Traditional painting, of course, is also a set of conventions that do not fool the eye. Maybe we accept them because the materials are warm and earthy and the interpretation seems dominated by human concerns. Computer graphics still appear dominated by mathematic and electronic vision. To somebody trained in the fine arts they are as aesthetically incomprehensible as the illusionistic trickery of M. C. Escher and only workable when the situation requires something as bewitching, stylized and heartless as Salome dancing. They are a kind of electronic erotica.

There is plenty of dancing in “Computers and Art.” All us kids have a great time playing with Myron Kruger’s “Videoplace.” You stand in front of a screen that captures your silhouette life-size in a solid color. A little green electronic critter avoids your shadow-hand as you try to catch him. Who knows what combinations of video, computer and sensors went into this thing, but it is unpretentious fun that doesn’t aspire to art.
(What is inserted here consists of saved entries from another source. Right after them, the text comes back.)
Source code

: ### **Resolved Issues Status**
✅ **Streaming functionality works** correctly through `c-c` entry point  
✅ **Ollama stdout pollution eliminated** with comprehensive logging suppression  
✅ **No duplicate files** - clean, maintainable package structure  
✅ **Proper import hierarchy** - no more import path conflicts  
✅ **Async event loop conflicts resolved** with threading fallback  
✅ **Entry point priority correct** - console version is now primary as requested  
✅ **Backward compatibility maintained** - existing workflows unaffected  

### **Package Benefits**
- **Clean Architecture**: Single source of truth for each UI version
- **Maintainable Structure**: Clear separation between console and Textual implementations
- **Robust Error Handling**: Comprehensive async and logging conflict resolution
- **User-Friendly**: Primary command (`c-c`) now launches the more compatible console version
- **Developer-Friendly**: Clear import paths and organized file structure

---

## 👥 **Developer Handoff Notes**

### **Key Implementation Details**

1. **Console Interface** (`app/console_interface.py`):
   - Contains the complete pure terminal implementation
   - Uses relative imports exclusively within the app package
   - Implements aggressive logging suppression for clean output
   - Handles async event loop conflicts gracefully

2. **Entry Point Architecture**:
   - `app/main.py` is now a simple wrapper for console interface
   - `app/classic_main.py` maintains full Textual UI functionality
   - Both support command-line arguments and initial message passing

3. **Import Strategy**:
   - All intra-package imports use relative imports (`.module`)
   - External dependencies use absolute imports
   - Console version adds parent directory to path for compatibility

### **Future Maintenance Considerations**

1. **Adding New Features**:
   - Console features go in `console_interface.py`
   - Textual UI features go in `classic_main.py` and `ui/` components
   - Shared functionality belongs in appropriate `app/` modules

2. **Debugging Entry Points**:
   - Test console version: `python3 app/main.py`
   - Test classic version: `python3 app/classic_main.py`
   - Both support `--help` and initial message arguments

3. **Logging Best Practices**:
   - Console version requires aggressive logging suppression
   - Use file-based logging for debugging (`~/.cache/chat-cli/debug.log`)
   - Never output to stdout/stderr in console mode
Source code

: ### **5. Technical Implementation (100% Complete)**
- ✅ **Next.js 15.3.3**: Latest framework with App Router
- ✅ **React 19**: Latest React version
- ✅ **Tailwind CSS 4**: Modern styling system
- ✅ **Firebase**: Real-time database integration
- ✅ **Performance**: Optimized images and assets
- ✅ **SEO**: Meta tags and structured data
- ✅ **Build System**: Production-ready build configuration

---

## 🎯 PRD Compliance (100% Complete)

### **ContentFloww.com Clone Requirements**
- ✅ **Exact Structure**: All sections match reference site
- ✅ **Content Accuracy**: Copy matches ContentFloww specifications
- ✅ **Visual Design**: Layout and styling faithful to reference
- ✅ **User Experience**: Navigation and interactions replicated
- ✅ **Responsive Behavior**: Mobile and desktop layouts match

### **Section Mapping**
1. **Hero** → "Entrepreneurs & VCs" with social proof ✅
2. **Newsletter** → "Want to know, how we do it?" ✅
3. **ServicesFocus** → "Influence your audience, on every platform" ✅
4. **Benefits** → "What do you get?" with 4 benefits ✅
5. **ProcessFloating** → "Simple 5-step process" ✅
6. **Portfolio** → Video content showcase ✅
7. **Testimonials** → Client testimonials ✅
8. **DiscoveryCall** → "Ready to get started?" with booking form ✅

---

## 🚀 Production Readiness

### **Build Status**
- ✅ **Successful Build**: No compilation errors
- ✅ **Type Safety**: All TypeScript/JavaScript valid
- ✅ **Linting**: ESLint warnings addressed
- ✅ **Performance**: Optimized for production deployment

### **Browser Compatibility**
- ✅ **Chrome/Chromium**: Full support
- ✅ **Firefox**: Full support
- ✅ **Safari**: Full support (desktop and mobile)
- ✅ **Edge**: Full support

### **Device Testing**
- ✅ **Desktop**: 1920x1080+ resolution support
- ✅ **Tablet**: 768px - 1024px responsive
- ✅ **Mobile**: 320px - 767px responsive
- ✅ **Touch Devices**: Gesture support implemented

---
Probably the most sheerly enchanting work here is a fountain by New Yorker Wen Ting Tsai. Spotlit in a black room, its splashy water looks like liquid diamonds. Classical music plays and the fountain gracefully rises and falls to the sound. You are almost transported into the fairyland of “The Seven Dancing Princesses” when some yahoo gives a piercing whistle or claps loudly to make a jet jump. Never mind--the fountain is hypnotic. We see a vision. Good grief. It is the black apartment of the death-obsessed choreographer in “All That Jazz.”

You walk back out to bustling Madison Avenue with a sense of relief. You have been in the cave of the wizard Komputor. He does magic both white and black. By comparison with his wonder-world, mid-town New York looks scruffy, humane and natural.